360+x: A Panoptic Multi-modal Scene Understanding Dataset
Hao Chen, Yuqi Hou, Chenyuan Qu, Irene Testini, Xiaohan Hong, Jianbo Jiao
TL;DR
We introduce 360+x, the first panoptic multi-modal dataset covering multiple viewpoints (360° panorama, third-person front view, and egocentric monocular/binocular) with aligned video, audio, directional binaural delay, GPS, and textual scene descriptions. The dataset enables five benchmark tasks—video scene classification, temporal action localization, cross-modality retrieval, self-supervised representation learning, and dataset adaptation—allowing systematic study of the impact of viewpoint and modality on panoptic scene understanding. Through extensive experiments, the authors show that incorporating additional views and modalities consistently boosts performance, and that self-supervised pre-training on 360+x can outperform purely supervised baselines, while pre-training on 360+x also improves transfer to external datasets like THUMOS14. The work provides a rich, privacy-conscious resource with a hierarchical multimodal fusion framework, promoting research across vision, audio, and spatial perception and enabling robust, cross-domain scene understanding.
Abstract
Human perception of the world is shaped by a multitude of viewpoints and modalities.

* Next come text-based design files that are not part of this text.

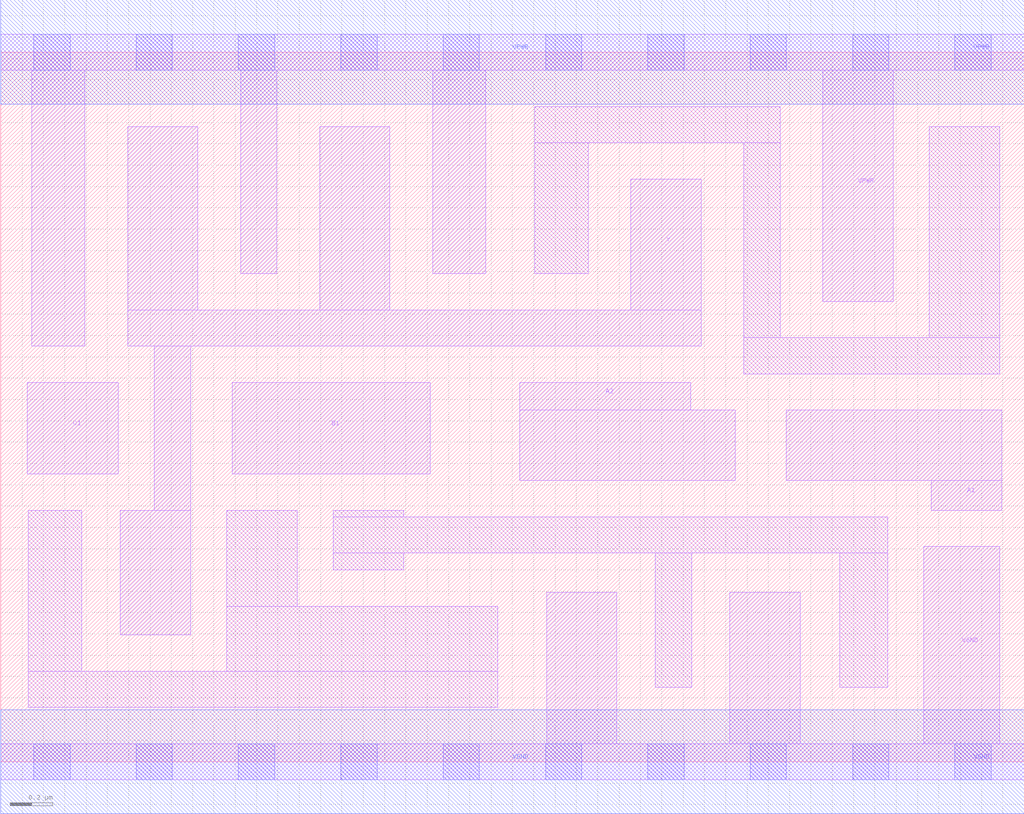
<source format=lef>
# Copyright 2020 The SkyWater PDK Authors
#
# Licensed under the Apache License, Version 2.0 (the "License");
# you may not use this file except in compliance with the License.
# You may obtain a copy of the License at
#
#     https://www.apache.org/licenses/LICENSE-2.0
#
# Unless required by applicable law or agreed to in writing, software
# distributed under the License is distributed on an "AS IS" BASIS,
# WITHOUT WARRANTIES OR CONDITIONS OF ANY KIND, either express or implied.
# See the License for the specific language governing permissions and
# limitations under the License.
#
# SPDX-License-Identifier: Apache-2.0

VERSION 5.7 ;
  NAMESCASESENSITIVE ON ;
  NOWIREEXTENSIONATPIN ON ;
  DIVIDERCHAR "/" ;
  BUSBITCHARS "[]" ;
UNITS
  DATABASE MICRONS 200 ;
END UNITS
MACRO sky130_fd_sc_hs__o211ai_2
  CLASS CORE ;
  SOURCE USER ;
  FOREIGN sky130_fd_sc_hs__o211ai_2 ;
  ORIGIN  0.000000  0.000000 ;
  SIZE  4.800000 BY  3.330000 ;
  SYMMETRY X Y ;
  SITE unit ;
  PIN A1
    ANTENNAGATEAREA  0.558000 ;
    DIRECTION INPUT ;
    USE SIGNAL ;
    PORT
      LAYER li1 ;
        RECT 3.685000 1.320000 4.695000 1.650000 ;
        RECT 4.365000 1.180000 4.695000 1.320000 ;
    END
  END A1
  PIN A2
    ANTENNAGATEAREA  0.558000 ;
    DIRECTION INPUT ;
    USE SIGNAL ;
    PORT
      LAYER li1 ;
        RECT 2.435000 1.320000 3.445000 1.650000 ;
        RECT 2.435000 1.650000 3.235000 1.780000 ;
    END
  END A2
  PIN B1
    ANTENNAGATEAREA  0.558000 ;
    DIRECTION INPUT ;
    USE SIGNAL ;
    PORT
      LAYER li1 ;
        RECT 1.085000 1.350000 2.015000 1.780000 ;
    END
  END B1
  PIN C1
    ANTENNAGATEAREA  0.558000 ;
    DIRECTION INPUT ;
    USE SIGNAL ;
    PORT
      LAYER li1 ;
        RECT 0.125000 1.350000 0.550000 1.780000 ;
    END
  END C1
  PIN Y
    ANTENNADIFFAREA  1.215200 ;
    DIRECTION OUTPUT ;
    USE SIGNAL ;
    PORT
      LAYER li1 ;
        RECT 0.560000 0.595000 0.890000 1.180000 ;
        RECT 0.595000 1.950000 3.285000 2.120000 ;
        RECT 0.595000 2.120000 0.925000 2.980000 ;
        RECT 0.720000 1.180000 0.890000 1.950000 ;
        RECT 1.495000 2.120000 1.825000 2.980000 ;
        RECT 2.955000 2.120000 3.285000 2.735000 ;
    END
  END Y
  PIN VGND
    DIRECTION INOUT ;
    USE GROUND ;
    PORT
      LAYER li1 ;
        RECT 0.000000 -0.085000 4.800000 0.085000 ;
        RECT 2.560000  0.085000 2.890000 0.795000 ;
        RECT 3.420000  0.085000 3.750000 0.795000 ;
        RECT 4.330000  0.085000 4.685000 1.010000 ;
      LAYER mcon ;
        RECT 0.155000 -0.085000 0.325000 0.085000 ;
        RECT 0.635000 -0.085000 0.805000 0.085000 ;
        RECT 1.115000 -0.085000 1.285000 0.085000 ;
        RECT 1.595000 -0.085000 1.765000 0.085000 ;
        RECT 2.075000 -0.085000 2.245000 0.085000 ;
        RECT 2.555000 -0.085000 2.725000 0.085000 ;
        RECT 3.035000 -0.085000 3.205000 0.085000 ;
        RECT 3.515000 -0.085000 3.685000 0.085000 ;
        RECT 3.995000 -0.085000 4.165000 0.085000 ;
        RECT 4.475000 -0.085000 4.645000 0.085000 ;
      LAYER met1 ;
        RECT 0.000000 -0.245000 4.800000 0.245000 ;
    END
  END VGND
  PIN VPWR
    DIRECTION INOUT ;
    USE POWER ;
    PORT
      LAYER li1 ;
        RECT 0.000000 3.245000 4.800000 3.415000 ;
        RECT 0.145000 1.950000 0.395000 3.245000 ;
        RECT 1.125000 2.290000 1.295000 3.245000 ;
        RECT 2.025000 2.290000 2.275000 3.245000 ;
        RECT 3.855000 2.160000 4.185000 3.245000 ;
      LAYER mcon ;
        RECT 0.155000 3.245000 0.325000 3.415000 ;
        RECT 0.635000 3.245000 0.805000 3.415000 ;
        RECT 1.115000 3.245000 1.285000 3.415000 ;
        RECT 1.595000 3.245000 1.765000 3.415000 ;
        RECT 2.075000 3.245000 2.245000 3.415000 ;
        RECT 2.555000 3.245000 2.725000 3.415000 ;
        RECT 3.035000 3.245000 3.205000 3.415000 ;
        RECT 3.515000 3.245000 3.685000 3.415000 ;
        RECT 3.995000 3.245000 4.165000 3.415000 ;
        RECT 4.475000 3.245000 4.645000 3.415000 ;
      LAYER met1 ;
        RECT 0.000000 3.085000 4.800000 3.575000 ;
    END
  END VPWR
  OBS
    LAYER li1 ;
      RECT 0.130000 0.255000 2.330000 0.425000 ;
      RECT 0.130000 0.425000 0.380000 1.180000 ;
      RECT 1.060000 0.425000 2.330000 0.730000 ;
      RECT 1.060000 0.730000 1.390000 1.180000 ;
      RECT 1.560000 0.900000 1.890000 0.980000 ;
      RECT 1.560000 0.980000 4.160000 1.150000 ;
      RECT 1.560000 1.150000 1.890000 1.180000 ;
      RECT 2.505000 2.290000 2.755000 2.905000 ;
      RECT 2.505000 2.905000 3.655000 3.075000 ;
      RECT 3.070000 0.350000 3.240000 0.980000 ;
      RECT 3.485000 1.820000 4.685000 1.990000 ;
      RECT 3.485000 1.990000 3.655000 2.905000 ;
      RECT 3.935000 0.350000 4.160000 0.980000 ;
      RECT 4.355000 1.990000 4.685000 2.980000 ;
  END
END sky130_fd_sc_hs__o211ai_2

</source>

While many existing datasets focus on scene understanding from a certain perspective (e.g. egocentric or third-person views), our dataset offers a panoptic perspective (i.e. multiple viewpoints with multiple data modalities). Specifically, we encapsulate third-person panoramic and front views, as well as egocentric monocular/binocular views with rich modalities including video, multi-channel audio, directional binaural delay, location data and textual scene descriptions within each scene captured, presenting comprehensive observation of the world. Figure 1 offers a glimpse of all 28 scene categories of our 360+x dataset. To the best of our knowledge, this is the first database that covers multiple viewpoints with multiple data modalities to mimic how daily information is accessed in the real world. Through our benchmark analysis, we presented 5 different scene understanding tasks on the proposed 360+x dataset to evaluate the impact and benefit of each data modality and perspective in panoptic scene understanding. We hope this unique dataset could broaden the scope of comprehensive scene understanding and encourage the community to approach these problems from more diverse perspectives.